Statistics as the science of defaults. Applied statistics is sometimes concerned with one-of-a-kind problems, but statistical methods are typically intended to be used in routine practice. This is recognized in classical theory (where statistical properties are evaluated based on their long-run frequency distributions) and in Bayesian statistics (averaging over the prior distribution). In computer science, machine learning algorithms are compared using cross-validation on benchmark corpuses, which is another sort of reference distribution.

Statisticians have standard estimates for all sorts of models, books of statistical tests, and default settings for everything. Statistical software has default settings, and even the choice of package to be used could be considered a default. More generally, much of the job of statisticians is to devise, evaluate, and codify methods that will be used by others in routine practice.

Automatic behavior is not a bad thing! When we make things automatic, users can think at the next level of abstraction. For example, push-button linear regression allows researchers to focus on the model rather than on how to solve a matrix equation, and it can even take them to the next level of abstraction and think about prediction without even thinking about the model. As teachers and users of research, we then are (rightly) concerned that lack of understanding can be a problem, but it’s hard to go back. We might as well complain that the vast majority of people drive their cars with no understanding of how those little explosions inside the engine make the car go round.

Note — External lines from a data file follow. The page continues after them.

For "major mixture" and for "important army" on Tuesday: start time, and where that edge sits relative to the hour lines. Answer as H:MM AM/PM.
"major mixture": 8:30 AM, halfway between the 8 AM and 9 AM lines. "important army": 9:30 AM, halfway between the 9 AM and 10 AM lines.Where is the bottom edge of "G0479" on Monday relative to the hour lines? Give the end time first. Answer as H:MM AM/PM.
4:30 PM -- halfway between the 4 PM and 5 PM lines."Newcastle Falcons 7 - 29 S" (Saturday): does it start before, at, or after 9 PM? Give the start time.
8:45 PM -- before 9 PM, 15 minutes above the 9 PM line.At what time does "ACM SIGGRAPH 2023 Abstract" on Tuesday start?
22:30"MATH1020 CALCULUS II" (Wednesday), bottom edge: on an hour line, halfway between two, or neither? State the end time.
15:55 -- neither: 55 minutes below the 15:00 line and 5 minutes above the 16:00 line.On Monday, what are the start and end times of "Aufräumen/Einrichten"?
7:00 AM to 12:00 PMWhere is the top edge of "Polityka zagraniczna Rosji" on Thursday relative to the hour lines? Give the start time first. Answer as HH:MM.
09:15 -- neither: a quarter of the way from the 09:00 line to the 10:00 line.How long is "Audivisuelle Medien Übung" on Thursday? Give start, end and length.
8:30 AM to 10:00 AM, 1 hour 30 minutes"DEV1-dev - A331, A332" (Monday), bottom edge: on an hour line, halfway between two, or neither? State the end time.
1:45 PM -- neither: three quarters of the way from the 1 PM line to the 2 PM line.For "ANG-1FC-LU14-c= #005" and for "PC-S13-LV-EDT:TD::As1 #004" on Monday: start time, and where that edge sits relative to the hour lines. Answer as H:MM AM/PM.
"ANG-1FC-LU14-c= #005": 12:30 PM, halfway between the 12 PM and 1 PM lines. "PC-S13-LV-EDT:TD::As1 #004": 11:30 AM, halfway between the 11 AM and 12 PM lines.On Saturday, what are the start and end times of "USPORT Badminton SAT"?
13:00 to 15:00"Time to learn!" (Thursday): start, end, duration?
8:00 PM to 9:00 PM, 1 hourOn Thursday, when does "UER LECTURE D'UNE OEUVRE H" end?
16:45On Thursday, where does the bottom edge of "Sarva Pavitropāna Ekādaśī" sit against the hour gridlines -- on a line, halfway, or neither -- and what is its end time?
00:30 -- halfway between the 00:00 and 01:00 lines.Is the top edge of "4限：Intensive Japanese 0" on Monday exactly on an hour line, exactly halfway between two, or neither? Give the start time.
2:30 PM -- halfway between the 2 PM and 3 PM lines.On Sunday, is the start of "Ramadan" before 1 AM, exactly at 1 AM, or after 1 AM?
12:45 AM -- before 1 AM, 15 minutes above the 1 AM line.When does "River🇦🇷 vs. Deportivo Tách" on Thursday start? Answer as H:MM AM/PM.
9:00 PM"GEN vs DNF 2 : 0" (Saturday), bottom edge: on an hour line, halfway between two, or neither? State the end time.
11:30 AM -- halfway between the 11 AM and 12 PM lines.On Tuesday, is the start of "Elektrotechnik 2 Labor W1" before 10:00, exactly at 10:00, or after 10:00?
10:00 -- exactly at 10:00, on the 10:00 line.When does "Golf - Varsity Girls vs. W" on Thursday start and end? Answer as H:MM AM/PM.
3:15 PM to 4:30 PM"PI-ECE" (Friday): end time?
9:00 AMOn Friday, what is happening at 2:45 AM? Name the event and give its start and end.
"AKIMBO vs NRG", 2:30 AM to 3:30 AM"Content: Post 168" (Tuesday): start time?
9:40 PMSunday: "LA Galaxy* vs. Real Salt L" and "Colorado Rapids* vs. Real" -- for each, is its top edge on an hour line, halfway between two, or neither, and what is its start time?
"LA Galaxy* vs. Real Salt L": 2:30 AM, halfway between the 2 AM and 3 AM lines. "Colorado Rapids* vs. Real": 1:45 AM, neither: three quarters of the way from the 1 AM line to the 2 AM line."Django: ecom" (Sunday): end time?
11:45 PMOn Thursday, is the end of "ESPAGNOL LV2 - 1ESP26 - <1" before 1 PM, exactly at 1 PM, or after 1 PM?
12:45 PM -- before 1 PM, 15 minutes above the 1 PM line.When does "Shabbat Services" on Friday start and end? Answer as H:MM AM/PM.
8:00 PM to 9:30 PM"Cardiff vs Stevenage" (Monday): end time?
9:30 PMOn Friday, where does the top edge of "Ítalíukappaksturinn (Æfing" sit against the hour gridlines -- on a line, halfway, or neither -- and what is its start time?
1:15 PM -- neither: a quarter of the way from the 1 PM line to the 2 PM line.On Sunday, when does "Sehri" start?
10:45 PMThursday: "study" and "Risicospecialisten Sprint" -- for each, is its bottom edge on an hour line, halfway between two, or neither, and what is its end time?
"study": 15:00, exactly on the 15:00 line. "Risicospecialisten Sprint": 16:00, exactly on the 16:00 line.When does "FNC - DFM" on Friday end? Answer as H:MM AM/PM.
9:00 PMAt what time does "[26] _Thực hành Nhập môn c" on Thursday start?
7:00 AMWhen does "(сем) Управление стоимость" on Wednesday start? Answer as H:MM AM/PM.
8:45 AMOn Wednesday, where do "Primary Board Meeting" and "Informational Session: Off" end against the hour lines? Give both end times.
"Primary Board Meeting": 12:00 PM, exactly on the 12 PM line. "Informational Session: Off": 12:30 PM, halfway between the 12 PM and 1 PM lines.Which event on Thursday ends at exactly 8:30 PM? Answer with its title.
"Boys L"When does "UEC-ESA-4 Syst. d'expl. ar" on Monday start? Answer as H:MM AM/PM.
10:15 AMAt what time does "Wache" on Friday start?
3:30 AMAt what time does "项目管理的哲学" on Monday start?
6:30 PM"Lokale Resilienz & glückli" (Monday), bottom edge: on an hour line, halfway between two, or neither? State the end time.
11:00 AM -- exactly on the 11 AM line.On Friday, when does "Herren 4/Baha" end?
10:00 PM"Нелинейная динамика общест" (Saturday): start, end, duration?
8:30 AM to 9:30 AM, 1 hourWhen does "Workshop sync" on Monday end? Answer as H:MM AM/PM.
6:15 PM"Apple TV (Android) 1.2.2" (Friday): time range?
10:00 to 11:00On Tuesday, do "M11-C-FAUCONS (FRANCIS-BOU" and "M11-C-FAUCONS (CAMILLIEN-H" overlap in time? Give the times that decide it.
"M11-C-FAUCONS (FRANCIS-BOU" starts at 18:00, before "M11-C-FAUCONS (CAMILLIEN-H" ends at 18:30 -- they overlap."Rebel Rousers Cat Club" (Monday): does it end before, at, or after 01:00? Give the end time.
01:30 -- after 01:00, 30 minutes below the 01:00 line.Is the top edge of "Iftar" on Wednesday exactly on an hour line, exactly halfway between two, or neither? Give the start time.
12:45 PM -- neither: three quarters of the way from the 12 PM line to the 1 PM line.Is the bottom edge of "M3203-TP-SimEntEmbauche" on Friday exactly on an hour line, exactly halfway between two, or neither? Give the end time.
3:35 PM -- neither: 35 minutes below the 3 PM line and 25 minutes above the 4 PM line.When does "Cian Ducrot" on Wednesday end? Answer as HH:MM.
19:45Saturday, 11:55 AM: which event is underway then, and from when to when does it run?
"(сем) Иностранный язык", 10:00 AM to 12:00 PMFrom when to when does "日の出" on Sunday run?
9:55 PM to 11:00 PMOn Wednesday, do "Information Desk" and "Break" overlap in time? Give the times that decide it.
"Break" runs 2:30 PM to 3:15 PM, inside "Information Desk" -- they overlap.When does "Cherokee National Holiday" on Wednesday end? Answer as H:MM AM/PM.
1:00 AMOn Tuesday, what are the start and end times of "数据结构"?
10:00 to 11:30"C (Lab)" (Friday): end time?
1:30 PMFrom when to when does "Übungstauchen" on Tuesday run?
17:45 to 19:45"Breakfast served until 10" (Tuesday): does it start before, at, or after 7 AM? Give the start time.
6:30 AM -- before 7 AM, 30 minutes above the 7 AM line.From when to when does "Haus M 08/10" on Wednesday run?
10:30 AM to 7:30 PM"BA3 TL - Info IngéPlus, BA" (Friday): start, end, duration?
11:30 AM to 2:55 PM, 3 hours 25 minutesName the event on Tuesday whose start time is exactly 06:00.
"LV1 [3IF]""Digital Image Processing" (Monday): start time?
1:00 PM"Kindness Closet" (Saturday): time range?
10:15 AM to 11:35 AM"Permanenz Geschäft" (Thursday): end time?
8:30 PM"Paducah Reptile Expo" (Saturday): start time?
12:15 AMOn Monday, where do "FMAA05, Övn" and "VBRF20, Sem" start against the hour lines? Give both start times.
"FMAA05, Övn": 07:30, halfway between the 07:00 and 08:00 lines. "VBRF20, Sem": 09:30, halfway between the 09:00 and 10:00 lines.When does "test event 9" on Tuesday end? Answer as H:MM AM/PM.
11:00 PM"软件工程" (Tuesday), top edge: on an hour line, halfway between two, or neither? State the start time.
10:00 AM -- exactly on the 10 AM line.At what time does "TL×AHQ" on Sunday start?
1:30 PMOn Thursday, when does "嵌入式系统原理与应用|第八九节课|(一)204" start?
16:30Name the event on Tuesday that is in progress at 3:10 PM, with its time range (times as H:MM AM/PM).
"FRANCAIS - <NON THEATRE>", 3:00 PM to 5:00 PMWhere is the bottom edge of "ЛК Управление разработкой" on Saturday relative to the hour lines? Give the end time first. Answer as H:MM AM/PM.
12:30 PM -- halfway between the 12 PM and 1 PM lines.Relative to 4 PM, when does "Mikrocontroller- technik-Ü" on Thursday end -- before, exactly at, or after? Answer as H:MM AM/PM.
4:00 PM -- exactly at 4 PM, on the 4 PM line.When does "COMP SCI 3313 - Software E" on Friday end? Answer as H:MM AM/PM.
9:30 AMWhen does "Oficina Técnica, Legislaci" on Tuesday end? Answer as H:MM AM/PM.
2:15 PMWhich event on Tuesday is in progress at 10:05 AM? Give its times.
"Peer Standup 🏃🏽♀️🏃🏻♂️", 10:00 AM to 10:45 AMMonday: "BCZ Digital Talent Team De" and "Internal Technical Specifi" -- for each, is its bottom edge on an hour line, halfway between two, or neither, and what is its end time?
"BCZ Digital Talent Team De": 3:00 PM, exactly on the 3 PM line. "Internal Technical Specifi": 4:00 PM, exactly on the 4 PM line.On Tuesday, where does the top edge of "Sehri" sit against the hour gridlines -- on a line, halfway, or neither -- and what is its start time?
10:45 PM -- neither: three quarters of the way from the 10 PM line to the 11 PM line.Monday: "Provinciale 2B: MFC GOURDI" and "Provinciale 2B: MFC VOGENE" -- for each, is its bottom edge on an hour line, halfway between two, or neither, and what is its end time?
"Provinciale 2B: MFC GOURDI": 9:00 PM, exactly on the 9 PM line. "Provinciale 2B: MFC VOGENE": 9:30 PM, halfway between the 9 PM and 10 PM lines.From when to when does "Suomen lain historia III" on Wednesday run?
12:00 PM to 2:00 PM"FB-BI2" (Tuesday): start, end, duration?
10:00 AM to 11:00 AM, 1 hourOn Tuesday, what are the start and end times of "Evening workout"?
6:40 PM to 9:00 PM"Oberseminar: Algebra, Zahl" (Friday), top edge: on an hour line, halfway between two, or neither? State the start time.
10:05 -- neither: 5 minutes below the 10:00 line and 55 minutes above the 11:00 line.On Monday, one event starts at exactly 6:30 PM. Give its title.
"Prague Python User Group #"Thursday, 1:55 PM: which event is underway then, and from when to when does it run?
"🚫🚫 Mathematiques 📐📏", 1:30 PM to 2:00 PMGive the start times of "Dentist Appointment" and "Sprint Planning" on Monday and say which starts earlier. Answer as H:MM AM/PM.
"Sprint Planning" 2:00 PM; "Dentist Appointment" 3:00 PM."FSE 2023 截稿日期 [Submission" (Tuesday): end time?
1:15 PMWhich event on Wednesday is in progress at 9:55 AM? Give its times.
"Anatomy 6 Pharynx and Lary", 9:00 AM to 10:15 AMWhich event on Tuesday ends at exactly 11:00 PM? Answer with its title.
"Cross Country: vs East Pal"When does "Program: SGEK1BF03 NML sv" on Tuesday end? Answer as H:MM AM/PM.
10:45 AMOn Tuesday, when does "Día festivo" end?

Dense data and sparse model, or sparse data and dense model. Tibshirani (2014) writes of the “bet on sparsity” principle: “The l1 methods assume that the truth is sparse, in some basis. If the assumption holds true, then the parameters can be efficiently estimated using l1 penalties. If the assumption does not hold—so that the truth is dense—then no method will be able to recover the underlying model without a large amount of data per parameter.” This reasoning applies to a world in which data are dense and underlying reality is sparse, a setting that arises in many areas of science and engineering. For example, a surveillance video has a huge amount of information which can be summarized in very few dimensions as the motion of a few people over time; or a long gene sequence can be studied with the goal of classifying people into a small number of disease-risk categories.

In other applications, data are sparse and the underlying reality is dense. In social and environmental sciences, pretty much no effects being studied are zero—but many of these effects will be lost in the noise if we attempt to learn them from data. For such problems, we do not want to assume or bet on sparsity; rather, we should accept complexity and variation while recognizing the limitations of our data and models. If we do use regularization techniques that induce sparsity when working in social science and policy, we should not kid ourselves that we have discovered fundamental sparse structures. It is helpful here to consider the thought experiment, “What would happen if we got tons and tons more data?” In that case we would surely discover further structure in the world. At its best, data-driven science tells us what we can learn right now, not what can be discovered in the future.

Simulation-based experimentation. Data analysis can be expensive in time and effort, and this can lead to us thinking that if a project took a lot of work then it has to be good. To state that belief is to mock it, yet it persists.

How can we avoid what might be called the “fallacy of effort”? We recommend simulation-based experimentation, which requires the following steps: (1) create a fake world, (2) simulate parameters and data from this world, (3) analyze the simulated data and get inference for the underlying parameters, (4) compare those inferences to the parameter values simulated in step 2. This can be done systematically in a Bayesian context (Modrák et al., 2024) but in practice informal checking can work just fine, in that problems will often show up in a simple simulation.

Creating a fake world is not easy—if analyzing a dataset is like playing Sim City, simulating fake data is like writing Sim City—but this effort can be well worth it, not just for the benefit of uncovering problems and the increased confidence arising from successful recovery, but also because constructing a simulation experiment is a way to clarify our thinking. Indeed, we often recommend simulating fake data before embarking on any real-world data collection process, to get a sense of what can realistically be learned from a proposed design.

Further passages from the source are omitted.